Third, after the debacle of the U.S. withdrawal from Afghanistan last year, Biden wants and needs a foreign policy win. Although the president’s detractors will undoubtedly pounce on him for attempting to return the United States to the JCPOA, Biden will try to sell the deal to the American people in much the same way as Obama had, pointing out that severe limitations on Iran’s nuclear program are an essential part of the deal. Although the American people still have a negative view of Iran going back to the 1979-1981 hostage crisis, they are not eager for a war with Iran over the issue, and recent polling has indicated that 78 percent of Americans support the use of diplomacy to constrain Iran’s nuclear program.
Fourth, the Biden administration believes that the reduction in regional tensions that would accompany Iran’s return to the JCPOA would not only make the Middle East a safer place but would enable the US to finally “pivot to Asia” to confront the growing strength of China.

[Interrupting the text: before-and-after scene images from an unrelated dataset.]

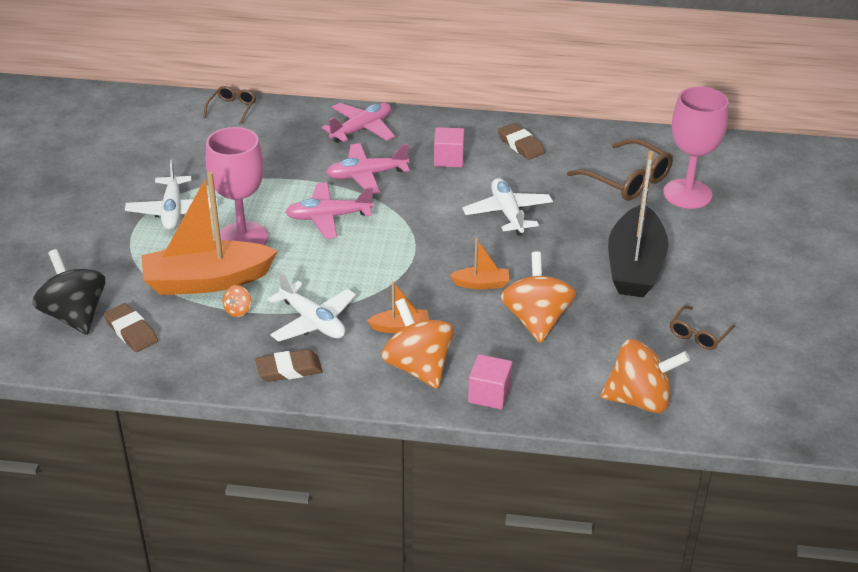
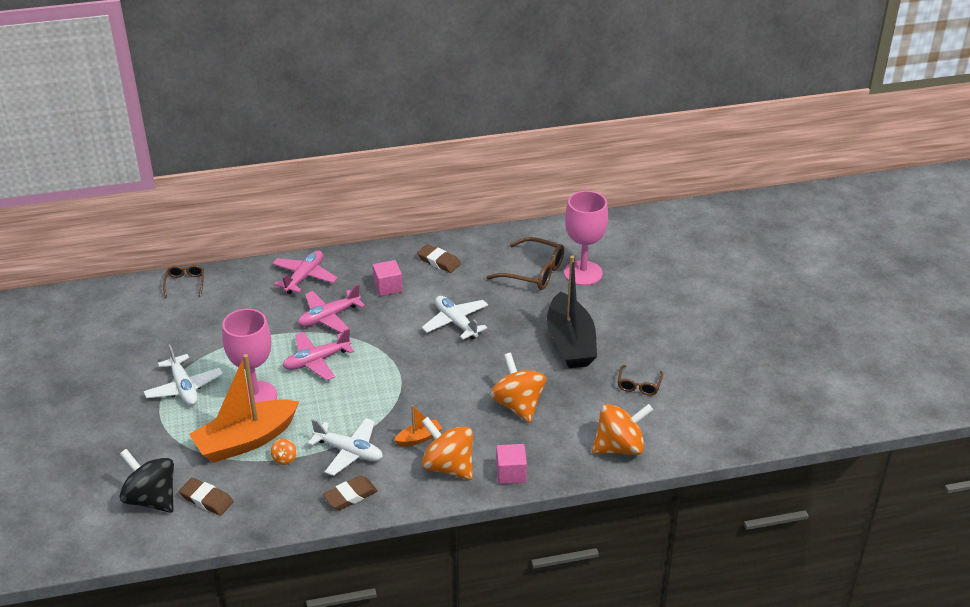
camera: 20 degrees left, 0 degrees up
(481, 284) = (463, 386): orange boat -> none

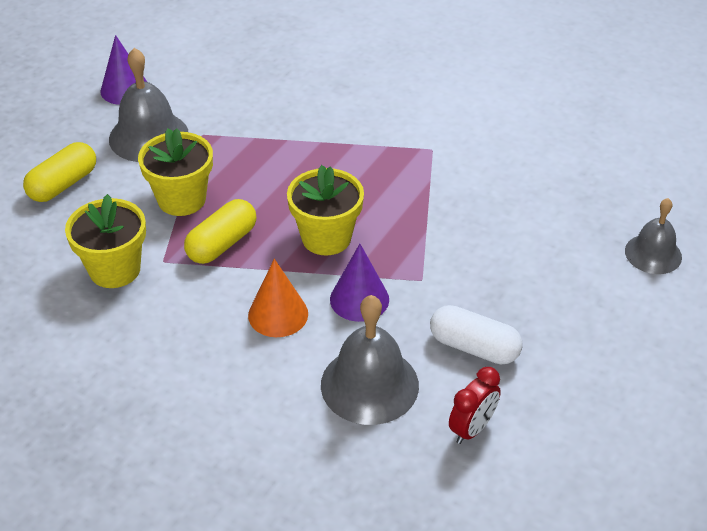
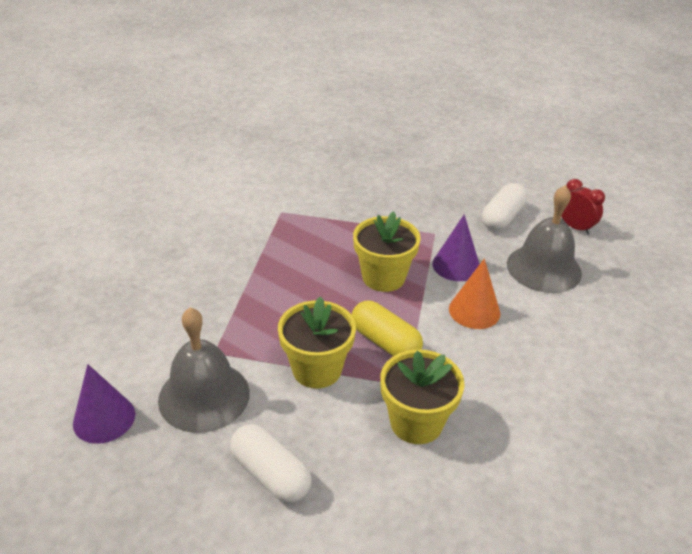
camera: 85 degrees left, 5 degrees down
(63, 184) = (270, 474): yellow capsule -> white capsule
(653, 254) = (413, 138): grey bell -> none

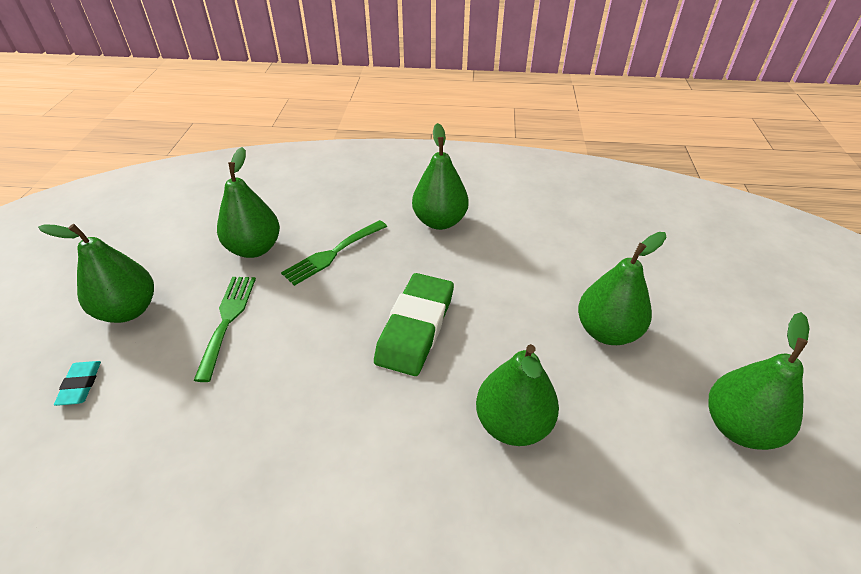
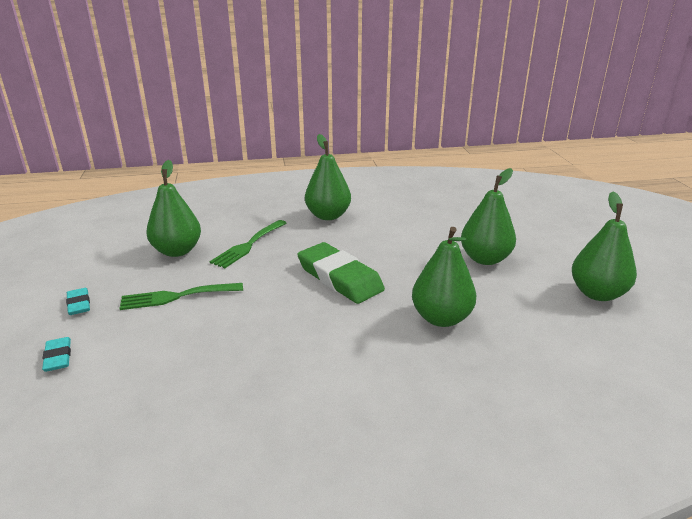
camera: 15 degrees left, 15 degrees down
(128, 310) = (79, 304): green pear -> turquoise eraser
(227, 320) = (176, 296): green fork -> green fork turned 90 degrees counterclockwise
(415, 327) = (339, 278): green eraser -> green eraser turned 45 degrees counterclockwise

This rationale has also led the Biden administration to praise the efforts of the Iraqi government in hosting Saudi-Iranian talks—a development that benefits Baghdad as much as Washington, as Iraq has long been unwillingly used as a proxy battleground for other regional rivalries. During his recent trip to Jeddah, Biden tried to reassure Washington’s Gulf Arab partners that the United States would continue to support them, but to American policy makers the China issue looms larger than Gulf security in the global picture.
Finally, an under analyzed reason for the new push for negotiations may be Russia’s ongoing invasion of Ukraine, which led to significant disruptions to world markets and skyrocketing oil and commodities prices. If the Vienna negotiations are successful and the JCPOA is revitalized, it would come as part of a bargain in which Trump-era oil sanctions on Iran would be lifted—a development that benefits the United States, as it would allow more oil to come onto the world market and lower gasoline prices for American consumers.
Despite all of these benefits that would accrue from a return to the JCPOA in the eyes of the Biden administration, its officials have tried to downplay the chances for a successful outcome, not wishing to raise public expectations too high while displaying to the Iranians that they can walk away from the talks if Tehran continues to be obstinate. In spite of these long odds, however, the Biden administration appears earnest to conclude a deal, given the major benefits that the Biden administration and the United States would gain from its successful negotiation.
The views and opinions expressed in this article are those of the authors and do not necessarily reflect the views of Gulf International Forum.